Exeter were all too aware this was an opportunity they could not afford to spurn. Sarries had travelled down without 16 first-team players either injured or away on international duty and the selection of Welsh centre Nick Tompkins as a replacement back-row forward underlined the lack of available alternatives.
It definitely did not help, then, when their Argentina Test star Juan Martín González was sin-binned after just seven minutes when Jacques Vermuelen was tipped out of a ruck upside down and landed on his head. Luckily for González there were several other bodies in the vicinity and referee Ian Tempest settled for just a yellow card.
Exeter swiftly nailed a driven maul try, finished by Jack Innard, but both teams were guilty of unforced errors and lacked consistent cohesion. Saracens needed something to get them going and finally found it after 27 minutes when the rapid Elliott somersaulted over in the right corner to give his side an 8-5 half-time lead.

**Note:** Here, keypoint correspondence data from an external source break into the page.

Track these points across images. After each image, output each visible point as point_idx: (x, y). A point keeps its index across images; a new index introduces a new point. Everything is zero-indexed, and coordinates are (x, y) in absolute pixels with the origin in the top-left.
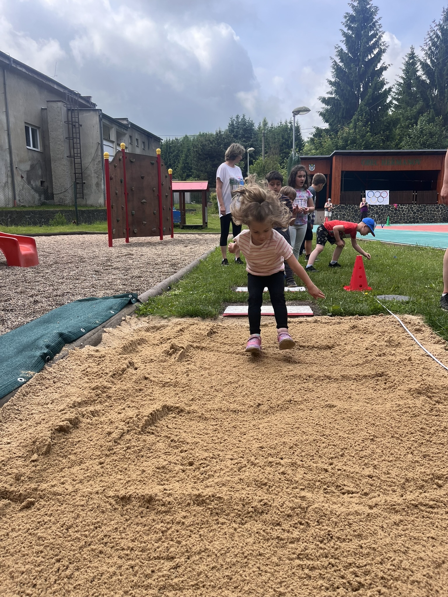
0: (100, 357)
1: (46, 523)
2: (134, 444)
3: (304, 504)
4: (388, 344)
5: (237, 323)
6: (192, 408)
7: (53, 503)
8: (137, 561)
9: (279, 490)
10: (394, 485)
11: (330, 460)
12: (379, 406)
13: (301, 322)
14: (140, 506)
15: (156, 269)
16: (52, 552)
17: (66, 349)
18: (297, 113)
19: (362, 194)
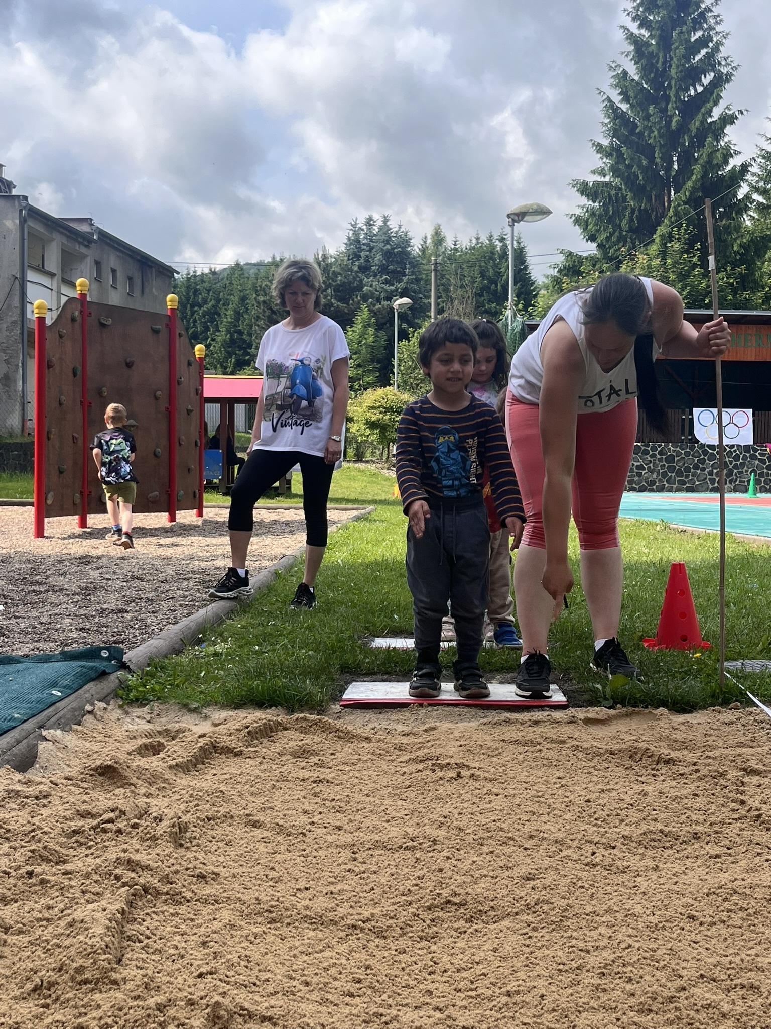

On their last visit to Devon at the start of last season the visitors lost 65-10 but they were hanging in there doggedly even without a number of their frontline infantry. While it did offer an opportunity for the youthful former Newcastle fly-half Louie Johnson to make his Premiership debut for Sarries along with Max Eke in the back row, it was no surprise that Chiefs enjoyed more possession and territory with Roots and the excellent Wyatt both conspicuous. The Chiefs, who had secured just one league win all season prior to this fixture, were missing just one current England squad member in the shape of their influential back Henry Slade
The loss of Innard with an ankle injury and further inaccuracy did little to reduce Chiefs’ anxiety, however, and it was a massive relief for the hosts when a period of intense pressure in the Sarries 22 finally yielded a try for Will Rigg, who kicked off this season in Coventry’s midfield.
Saracens, though, were not quite finished. Ben Hammersley made a hash of collecting a high kick in his 22 and the alert Elliott pounced for his second try of the night. It was to prove only a temporary inconvenience with Paul Brown-Bampoe tip-toeing down the touchline to tee up Wyatt before Roots crashed over to secure the try bonus almost straight from the restart.
Eroni Mawi’s late try was scant consolation for Saracens, whose director of rugby, Mark McCall, believes Premiership games should not be scheduled on a pre-Six Nations weekend when all England squad players are unavailable. “It doesn’t feel like a Premiership weekend is necessary when there are international camps and 36 England players away,” said McCall. “It’s only an 18-game season … surely we can spread the games out? If one team has got loads of players away it changes the goalposts.”
It is not a level playing field for Wales and Scotland, either. Dafydd Jenkins, Liam Williams, Tompkins and Fergus Burke will all be on Six Nations duty next Saturday while England’s stars were able to put their feet up this weekend. It is another reason why Welsh fans, whose side have had strictly limited preparation time as a combined squad, will travel over to Paris for this Friday’s opening Six Nations game more in hope than expectation.